» Description of the task
Give the data again exactly as written, skipping any pictures.

» Dataset records
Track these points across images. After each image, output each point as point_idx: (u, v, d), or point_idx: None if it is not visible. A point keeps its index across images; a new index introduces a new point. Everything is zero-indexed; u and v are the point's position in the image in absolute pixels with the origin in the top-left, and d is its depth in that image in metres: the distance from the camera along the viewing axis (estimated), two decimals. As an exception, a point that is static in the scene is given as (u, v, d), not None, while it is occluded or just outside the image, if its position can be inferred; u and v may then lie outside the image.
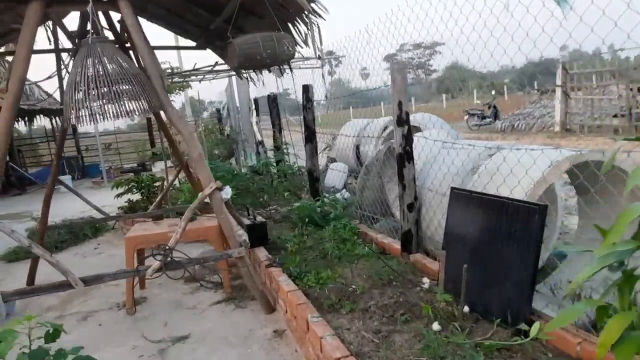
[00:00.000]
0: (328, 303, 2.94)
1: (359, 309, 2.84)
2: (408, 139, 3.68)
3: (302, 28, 3.73)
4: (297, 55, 3.82)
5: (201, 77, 8.35)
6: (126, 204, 6.79)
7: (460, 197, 3.06)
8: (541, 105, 17.37)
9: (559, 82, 14.61)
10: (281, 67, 4.59)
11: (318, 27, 3.35)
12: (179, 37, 5.82)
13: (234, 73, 8.89)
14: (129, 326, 3.51)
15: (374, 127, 8.29)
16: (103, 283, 3.19)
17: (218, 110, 13.84)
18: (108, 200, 7.14)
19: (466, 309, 2.70)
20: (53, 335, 1.60)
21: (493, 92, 20.16)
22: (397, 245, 3.91)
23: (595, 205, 3.03)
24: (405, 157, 3.68)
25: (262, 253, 3.97)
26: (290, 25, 3.82)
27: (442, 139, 4.08)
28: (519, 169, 2.82)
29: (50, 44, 4.24)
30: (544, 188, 2.88)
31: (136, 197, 6.88)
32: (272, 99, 7.99)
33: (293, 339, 3.06)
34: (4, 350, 1.32)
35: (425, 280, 3.23)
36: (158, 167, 13.50)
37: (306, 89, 5.87)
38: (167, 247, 3.06)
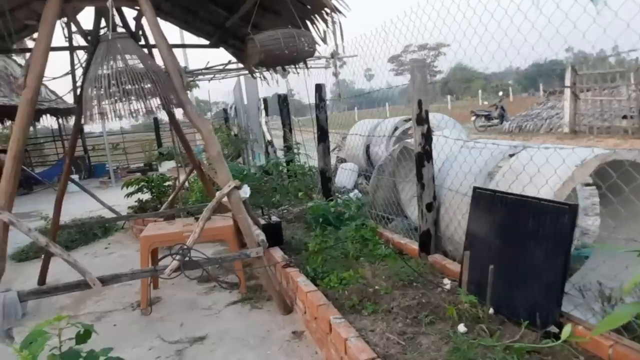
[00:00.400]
0: (349, 304, 2.88)
1: (382, 310, 2.78)
2: (427, 138, 3.62)
3: (321, 25, 3.68)
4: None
5: (211, 76, 8.31)
6: (136, 203, 6.75)
7: (484, 197, 3.00)
8: (549, 106, 17.28)
9: (568, 83, 14.51)
10: (296, 66, 4.54)
11: (340, 25, 3.29)
12: (184, 35, 5.80)
13: (245, 72, 8.86)
14: (144, 326, 3.46)
15: (385, 127, 8.24)
16: (119, 283, 3.15)
17: (225, 110, 13.81)
18: (116, 199, 7.11)
19: (491, 310, 2.64)
20: (84, 336, 1.55)
21: (500, 93, 20.06)
22: (414, 245, 3.86)
23: (620, 206, 2.96)
24: (425, 156, 3.62)
25: (277, 253, 3.92)
26: (308, 22, 3.77)
27: (462, 138, 4.02)
28: (547, 168, 2.75)
29: (64, 41, 4.20)
30: (572, 187, 2.82)
31: (146, 196, 6.85)
32: (283, 99, 7.95)
33: (313, 340, 3.01)
34: (36, 351, 1.27)
35: (446, 281, 3.17)
36: (165, 167, 13.48)
37: (319, 88, 5.82)
38: (186, 247, 3.01)
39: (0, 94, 11.38)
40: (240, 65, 8.03)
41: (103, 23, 4.14)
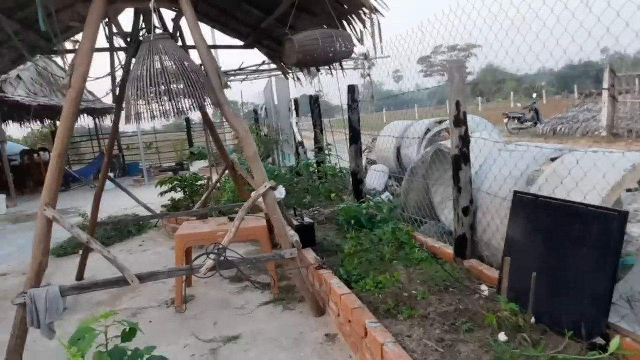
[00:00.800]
0: (384, 308, 2.83)
1: (418, 315, 2.72)
2: (465, 141, 3.53)
3: (358, 25, 3.65)
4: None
5: (244, 77, 8.40)
6: (169, 202, 6.88)
7: (525, 202, 2.90)
8: (585, 109, 16.69)
9: (606, 85, 13.97)
10: (331, 67, 4.53)
11: (379, 25, 3.25)
12: (215, 36, 5.86)
13: (277, 73, 8.92)
14: (179, 324, 3.50)
15: (417, 130, 8.12)
16: (156, 281, 3.20)
17: (255, 111, 13.94)
18: (149, 198, 7.25)
19: (532, 319, 2.54)
20: (129, 334, 1.57)
21: (535, 95, 19.51)
22: (448, 250, 3.78)
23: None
24: (462, 159, 3.54)
25: (310, 255, 3.91)
26: (345, 22, 3.74)
27: (501, 140, 3.90)
28: (595, 172, 2.64)
29: (105, 43, 4.32)
30: (620, 193, 2.69)
31: (179, 195, 6.97)
32: (314, 100, 7.95)
33: (346, 344, 2.97)
34: (85, 349, 1.29)
35: (484, 287, 3.08)
36: (196, 167, 13.71)
37: (352, 90, 5.79)
38: (221, 246, 3.03)
39: (41, 94, 11.83)
40: (273, 66, 8.11)
41: (142, 25, 4.25)
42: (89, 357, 1.33)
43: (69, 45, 4.86)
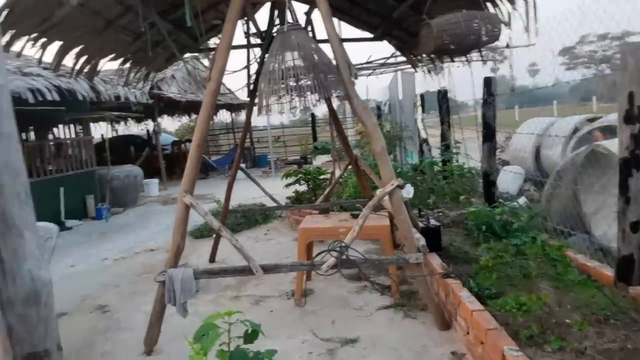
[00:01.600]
0: (526, 334, 2.44)
1: (571, 349, 2.28)
2: (638, 141, 2.89)
3: (506, 6, 3.22)
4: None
5: (369, 72, 8.27)
6: (293, 194, 7.09)
7: None
8: None
9: None
10: (467, 56, 4.13)
11: (534, 5, 2.81)
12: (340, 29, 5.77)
13: (403, 67, 8.62)
14: (297, 318, 3.51)
15: (561, 128, 7.15)
16: (279, 273, 3.23)
17: (378, 107, 13.77)
18: (275, 189, 7.57)
19: None
20: (251, 336, 1.52)
21: None
22: (606, 271, 3.15)
23: None
24: (633, 162, 2.90)
25: (435, 260, 3.61)
26: (489, 4, 3.34)
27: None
28: None
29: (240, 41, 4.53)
30: None
31: (302, 188, 7.14)
32: (443, 95, 7.49)
33: (476, 366, 2.64)
34: (208, 347, 1.26)
35: (660, 324, 2.48)
36: (318, 161, 14.08)
37: (488, 82, 5.25)
38: (344, 244, 2.92)
39: (189, 91, 13.21)
40: (399, 60, 7.82)
41: (276, 21, 4.36)
42: (210, 353, 1.31)
43: (211, 44, 5.23)
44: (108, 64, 4.49)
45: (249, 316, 3.45)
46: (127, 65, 4.65)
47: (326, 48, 3.20)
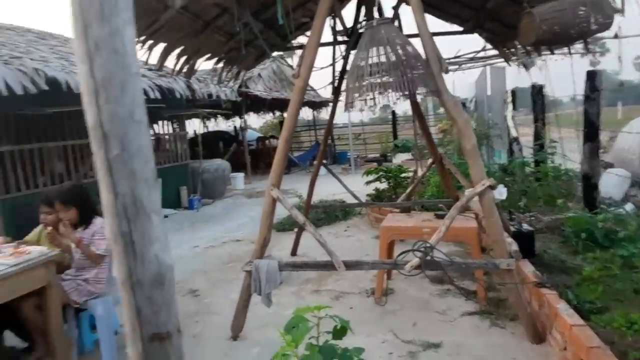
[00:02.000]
0: (635, 355, 2.19)
1: (694, 378, 2.00)
2: None
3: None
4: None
5: (456, 67, 7.94)
6: (373, 192, 7.03)
7: None
8: None
9: None
10: (569, 47, 3.79)
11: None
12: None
13: (492, 61, 8.17)
14: (377, 316, 3.48)
15: (682, 127, 6.31)
16: (360, 270, 3.22)
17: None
18: (355, 186, 7.56)
19: None
20: (340, 332, 1.53)
21: None
22: None
23: None
24: None
25: (527, 268, 3.36)
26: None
27: None
28: None
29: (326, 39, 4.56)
30: None
31: (382, 186, 7.06)
32: (537, 90, 6.96)
33: (574, 386, 2.42)
34: (299, 339, 1.28)
35: None
36: (398, 159, 13.83)
37: (592, 76, 4.79)
38: (428, 245, 2.83)
39: (274, 89, 13.67)
40: (489, 54, 7.40)
41: (362, 17, 4.34)
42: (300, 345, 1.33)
43: (295, 43, 5.35)
44: (203, 64, 4.79)
45: (330, 311, 3.52)
46: (220, 64, 4.91)
47: (414, 43, 3.13)
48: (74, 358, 2.98)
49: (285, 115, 18.74)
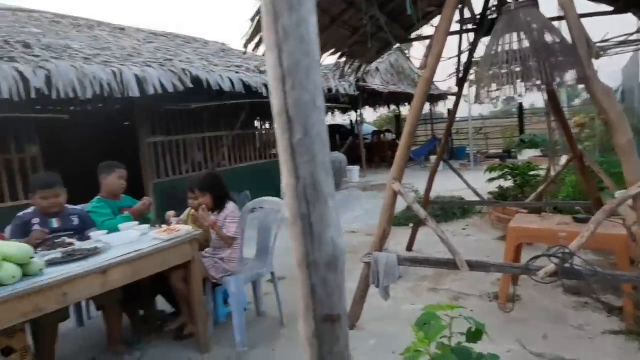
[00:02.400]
0: None
1: None
2: None
3: None
4: None
5: (602, 52, 6.98)
6: (496, 190, 6.58)
7: None
8: None
9: None
10: None
11: None
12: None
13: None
14: (502, 324, 3.25)
15: None
16: (485, 272, 3.04)
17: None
18: (474, 183, 7.11)
19: None
20: (475, 335, 1.47)
21: None
22: None
23: None
24: None
25: (694, 286, 2.85)
26: None
27: None
28: None
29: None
30: None
31: (507, 184, 6.57)
32: None
33: None
34: (433, 337, 1.26)
35: None
36: (525, 156, 12.73)
37: None
38: (568, 251, 2.55)
39: (391, 82, 13.53)
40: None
41: (491, 3, 4.05)
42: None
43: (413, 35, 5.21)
44: (326, 60, 4.93)
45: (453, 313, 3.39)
46: (343, 59, 5.00)
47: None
48: (211, 327, 3.34)
49: (400, 109, 18.44)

» Answer to the problem
Track these points across images. After each image, output each point as point_idx: (u, v, d), or point_idx: None if it is not visible. A point keeps its index across images; a new index introduces a new point. Everything is zero-indexed; u and v are the point's position in the image in absolute pixels with the origin in the top-left, and d is its depth in that image in metres: the distance from the camera along the viewing axis (estimated), two decimals. As an exception, a point that is static in the scene is given as (u, v, d), not None, while it is occluded or just outside the image, if its position can be inferred; u and v may then lie outside the image.
[00:00.000]
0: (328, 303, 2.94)
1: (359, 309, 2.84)
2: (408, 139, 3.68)
3: (302, 28, 3.73)
4: (297, 55, 3.82)
5: (201, 77, 8.35)
6: (126, 204, 6.79)
7: (460, 197, 3.06)
8: (541, 105, 17.37)
9: (559, 82, 14.61)
10: (281, 67, 4.59)
11: (318, 27, 3.35)
12: (179, 37, 5.82)
13: (234, 73, 8.89)
14: (129, 326, 3.51)
15: (374, 127, 8.29)
16: (103, 283, 3.19)
17: (218, 110, 13.84)
18: (108, 200, 7.14)
19: (466, 309, 2.70)
20: (53, 335, 1.60)
21: (493, 92, 20.16)
22: (397, 245, 3.91)
23: (595, 205, 3.03)
24: (405, 157, 3.68)
25: (262, 253, 3.97)
26: (290, 25, 3.82)
27: (442, 139, 4.08)
28: (519, 169, 2.82)
29: (50, 44, 4.24)
30: (544, 188, 2.88)
31: (136, 197, 6.88)
32: (272, 99, 7.99)
33: (293, 339, 3.06)
34: (4, 350, 1.32)
35: (425, 280, 3.23)
36: (158, 167, 13.50)
37: (306, 89, 5.87)
38: (167, 247, 3.06)
[00:00.400]
0: (349, 304, 2.88)
1: (382, 310, 2.78)
2: (427, 138, 3.62)
3: (321, 25, 3.68)
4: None
5: (211, 76, 8.31)
6: (136, 203, 6.75)
7: (484, 197, 3.00)
8: (549, 106, 17.28)
9: (568, 83, 14.51)
10: (296, 66, 4.54)
11: (340, 25, 3.29)
12: (184, 35, 5.80)
13: (245, 72, 8.86)
14: (144, 326, 3.46)
15: (385, 127, 8.24)
16: (119, 283, 3.15)
17: (225, 110, 13.81)
18: (116, 199, 7.11)
19: (491, 310, 2.64)
20: (84, 336, 1.55)
21: (500, 93, 20.06)
22: (414, 245, 3.86)
23: (620, 206, 2.96)
24: (425, 156, 3.62)
25: (277, 253, 3.92)
26: (308, 22, 3.77)
27: (462, 138, 4.02)
28: (547, 168, 2.75)
29: (64, 41, 4.20)
30: (572, 187, 2.82)
31: (146, 196, 6.85)
32: (283, 99, 7.95)
33: (313, 340, 3.01)
34: (36, 351, 1.27)
35: (446, 281, 3.17)
36: (165, 167, 13.48)
37: (319, 88, 5.82)
38: (186, 247, 3.01)
39: (0, 94, 11.38)
40: (240, 65, 8.03)
41: (103, 23, 4.14)
[00:00.800]
0: (384, 308, 2.83)
1: (418, 315, 2.72)
2: (465, 141, 3.53)
3: (358, 25, 3.65)
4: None
5: (244, 77, 8.40)
6: (169, 202, 6.88)
7: (525, 202, 2.90)
8: (585, 109, 16.69)
9: (606, 85, 13.97)
10: (331, 67, 4.53)
11: (379, 25, 3.25)
12: (215, 36, 5.86)
13: (277, 73, 8.92)
14: (179, 324, 3.50)
15: (417, 130, 8.12)
16: (156, 281, 3.20)
17: (255, 111, 13.94)
18: (149, 198, 7.25)
19: (532, 319, 2.54)
20: (129, 334, 1.57)
21: (535, 95, 19.51)
22: (448, 250, 3.78)
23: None
24: (462, 159, 3.54)
25: (310, 255, 3.91)
26: (345, 22, 3.74)
27: (501, 140, 3.90)
28: (595, 172, 2.64)
29: (105, 43, 4.32)
30: (620, 193, 2.69)
31: (179, 195, 6.97)
32: (314, 100, 7.95)
33: (346, 344, 2.97)
34: (85, 349, 1.29)
35: (484, 287, 3.08)
36: (196, 167, 13.71)
37: (352, 90, 5.79)
38: (221, 246, 3.03)
39: (41, 94, 11.83)
40: (273, 66, 8.11)
41: (142, 25, 4.25)
42: (89, 357, 1.33)
43: (69, 45, 4.86)
[00:01.600]
0: (526, 334, 2.44)
1: (571, 349, 2.28)
2: (638, 141, 2.89)
3: (506, 6, 3.22)
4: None
5: (369, 72, 8.27)
6: (293, 194, 7.09)
7: None
8: None
9: None
10: (467, 56, 4.13)
11: (534, 5, 2.81)
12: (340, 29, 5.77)
13: (403, 67, 8.62)
14: (297, 318, 3.51)
15: (561, 128, 7.15)
16: (279, 273, 3.23)
17: (378, 107, 13.77)
18: (275, 189, 7.57)
19: None
20: (251, 336, 1.52)
21: None
22: (606, 271, 3.15)
23: None
24: (633, 162, 2.90)
25: (435, 260, 3.61)
26: (489, 4, 3.34)
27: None
28: None
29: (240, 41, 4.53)
30: None
31: (302, 188, 7.14)
32: (443, 95, 7.49)
33: (476, 366, 2.64)
34: (208, 347, 1.26)
35: (660, 324, 2.48)
36: (318, 161, 14.08)
37: (488, 82, 5.25)
38: (344, 244, 2.92)
39: (189, 91, 13.21)
40: (399, 60, 7.82)
41: (276, 21, 4.36)
42: (210, 353, 1.31)
43: (211, 44, 5.23)
44: (108, 64, 4.49)
45: (249, 316, 3.45)
46: (127, 65, 4.65)
47: (326, 48, 3.20)
[00:02.000]
0: (635, 355, 2.19)
1: (694, 378, 2.00)
2: None
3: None
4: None
5: (456, 67, 7.94)
6: (373, 192, 7.03)
7: None
8: None
9: None
10: (569, 47, 3.79)
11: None
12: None
13: (492, 61, 8.17)
14: (377, 316, 3.48)
15: (682, 127, 6.31)
16: (360, 270, 3.22)
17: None
18: (355, 186, 7.56)
19: None
20: (340, 332, 1.53)
21: None
22: None
23: None
24: None
25: (527, 268, 3.36)
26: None
27: None
28: None
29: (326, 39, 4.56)
30: None
31: (382, 186, 7.06)
32: (537, 90, 6.96)
33: (574, 386, 2.42)
34: (299, 339, 1.28)
35: None
36: (398, 159, 13.83)
37: (592, 76, 4.79)
38: (428, 245, 2.83)
39: (274, 89, 13.67)
40: (489, 54, 7.40)
41: (362, 17, 4.34)
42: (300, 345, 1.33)
43: (295, 43, 5.35)
44: (203, 64, 4.79)
45: (330, 311, 3.52)
46: (220, 64, 4.91)
47: (414, 43, 3.13)
48: (74, 358, 2.98)
49: (285, 115, 18.74)
[00:02.400]
0: None
1: None
2: None
3: None
4: None
5: (602, 52, 6.98)
6: (496, 190, 6.58)
7: None
8: None
9: None
10: None
11: None
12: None
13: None
14: (502, 324, 3.25)
15: None
16: (485, 272, 3.04)
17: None
18: (474, 183, 7.11)
19: None
20: (475, 335, 1.47)
21: None
22: None
23: None
24: None
25: (694, 286, 2.85)
26: None
27: None
28: None
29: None
30: None
31: (507, 184, 6.57)
32: None
33: None
34: (433, 337, 1.26)
35: None
36: (525, 156, 12.73)
37: None
38: (568, 251, 2.55)
39: (391, 82, 13.53)
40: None
41: (491, 3, 4.05)
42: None
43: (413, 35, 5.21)
44: (326, 60, 4.93)
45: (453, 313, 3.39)
46: (343, 59, 5.00)
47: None
48: (211, 327, 3.34)
49: (400, 109, 18.44)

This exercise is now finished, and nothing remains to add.